Instruction: Rewrite the lines in every row with "neurons" changed to "units" and everything else unchanged. Leave the pictures out of your answer.

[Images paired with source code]
● ● ● ●
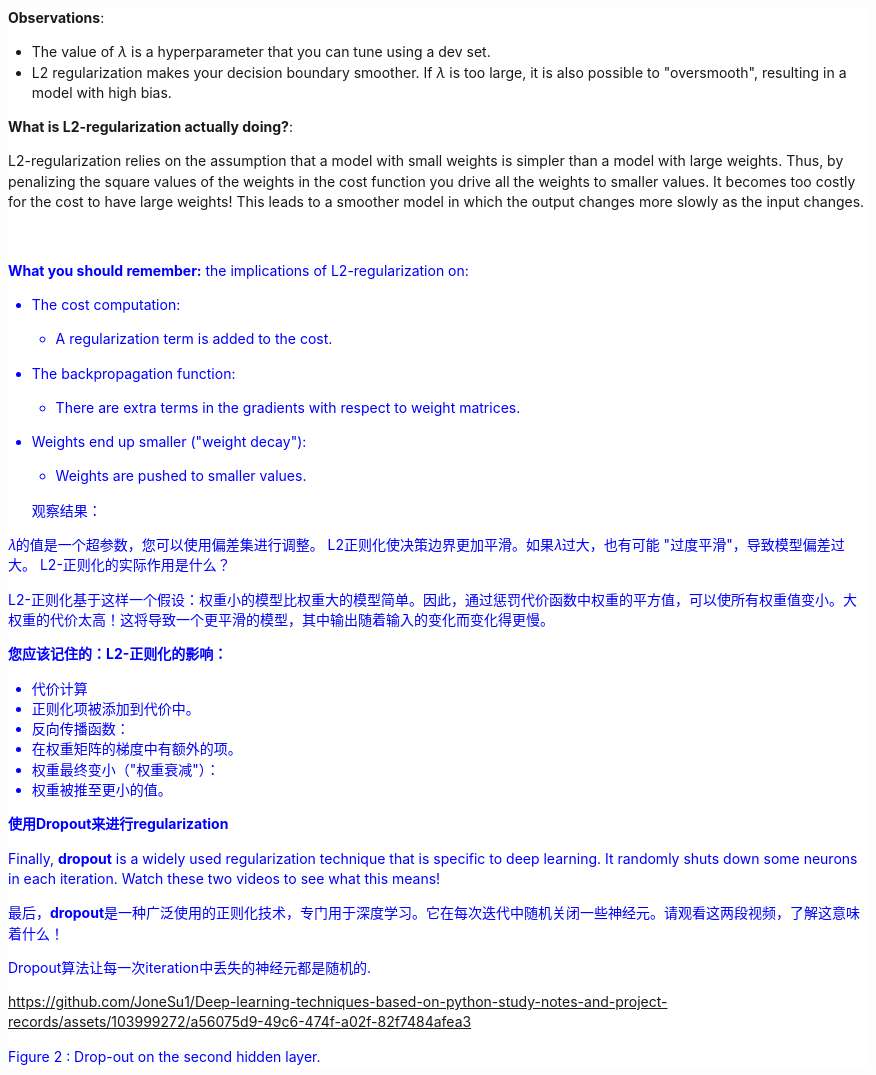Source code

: 
**Observations**:
- The value of $\lambda$ is a hyperparameter that you can tune using a dev set.
- L2 regularization makes your decision boundary smoother. If $\lambda$ is too large, it is also possible to "oversmooth", resulting in a model with high bias.

**What is L2-regularization actually doing?**:

L2-regularization relies on the assumption that a model with small weights is simpler than a model with large weights. Thus, by penalizing the square values of the weights in the cost function you drive all the weights to smaller values. It becomes too costly for the cost to have large weights! This leads to a smoother model in which the output changes more slowly as the input changes. 

<br>
<font color='blue'>
    
**What you should remember:** the implications of L2-regularization on:
- The cost computation:
    - A regularization term is added to the cost.
- The backpropagation function:
    - There are extra terms in the gradients with respect to weight matrices.
- Weights end up smaller ("weight decay"): 
    - Weights are pushed to smaller values.


  观察结果：

𝜆的值是一个超参数，您可以使用偏差集进行调整。
L2正则化使决策边界更加平滑。如果𝜆过大，也有可能 "过度平滑"，导致模型偏差过大。
L2-正则化的实际作用是什么？

L2-正则化基于这样一个假设：权重小的模型比权重大的模型简单。因此，通过惩罚代价函数中权重的平方值，可以使所有权重值变小。大权重的代价太高！这将导致一个更平滑的模型，其中输出随着输入的变化而变化得更慢。


**您应该记住的：L2-正则化的影响：**
- 代价计算
- 正则化项被添加到代价中。
- 反向传播函数：
- 在权重矩阵的梯度中有额外的项。
- 权重最终变小（"权重衰减"）：
- 权重被推至更小的值。


**使用Dropout来进行regularization**

Finally, **dropout** is a widely used regularization technique that is specific to deep learning. It randomly shuts down some neurons in each iteration. Watch these two videos to see what this means!

最后，**dropout**是一种广泛使用的正则化技术，专门用于深度学习。它在每次迭代中随机关闭一些神经元。请观看这两段视频，了解这意味着什么！

Dropout算法让每一次iteration中丢失的神经元都是随机的.



https://github.com/JoneSu1/Deep-learning-techniques-based-on-python-study-notes-and-project-records/assets/103999272/a56075d9-49c6-474f-a02f-82f7484afea3



Figure 2 : Drop-out on the second hidden layer.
● ● ● ●
Exercise response:
Source code

: 
**Observations**:
- The value of $\lambda$ is a hyperparameter that you can tune using a dev set.
- L2 regularization makes your decision boundary smoother. If $\lambda$ is too large, it is also possible to "oversmooth", resulting in a model with high bias.

**What is L2-regularization actually doing?**:

L2-regularization relies on the assumption that a model with small weights is simpler than a model with large weights. Thus, by penalizing the square values of the weights in the cost function you drive all the weights to smaller values. It becomes too costly for the cost to have large weights! This leads to a smoother model in which the output changes more slowly as the input changes. 

<br>
<font color='blue'>
    
**What you should remember:** the implications of L2-regularization on:
- The cost computation:
    - A regularization term is added to the cost.
- The backpropagation function:
    - There are extra terms in the gradients with respect to weight matrices.
- Weights end up smaller ("weight decay"): 
    - Weights are pushed to smaller values.


  观察结果：

𝜆的值是一个超参数，您可以使用偏差集进行调整。
L2正则化使决策边界更加平滑。如果𝜆过大，也有可能 "过度平滑"，导致模型偏差过大。
L2-正则化的实际作用是什么？

L2-正则化基于这样一个假设：权重小的模型比权重大的模型简单。因此，通过惩罚代价函数中权重的平方值，可以使所有权重值变小。大权重的代价太高！这将导致一个更平滑的模型，其中输出随着输入的变化而变化得更慢。


**您应该记住的：L2-正则化的影响：**
- 代价计算
- 正则化项被添加到代价中。
- 反向传播函数：
- 在权重矩阵的梯度中有额外的项。
- 权重最终变小（"权重衰减"）：
- 权重被推至更小的值。


**使用Dropout来进行regularization**

Finally, **dropout** is a widely used regularization technique that is specific to deep learning. It randomly shuts down some units in each iteration. Watch these two videos to see what this means!

最后，**dropout**是一种广泛使用的正则化技术，专门用于深度学习。它在每次迭代中随机关闭一些神经元。请观看这两段视频，了解这意味着什么！

Dropout算法让每一次iteration中丢失的神经元都是随机的.



https://github.com/JoneSu1/Deep-learning-techniques-based-on-python-study-notes-and-project-records/assets/103999272/a56075d9-49c6-474f-a02f-82f7484afea3



Figure 2 : Drop-out on the second hidden layer.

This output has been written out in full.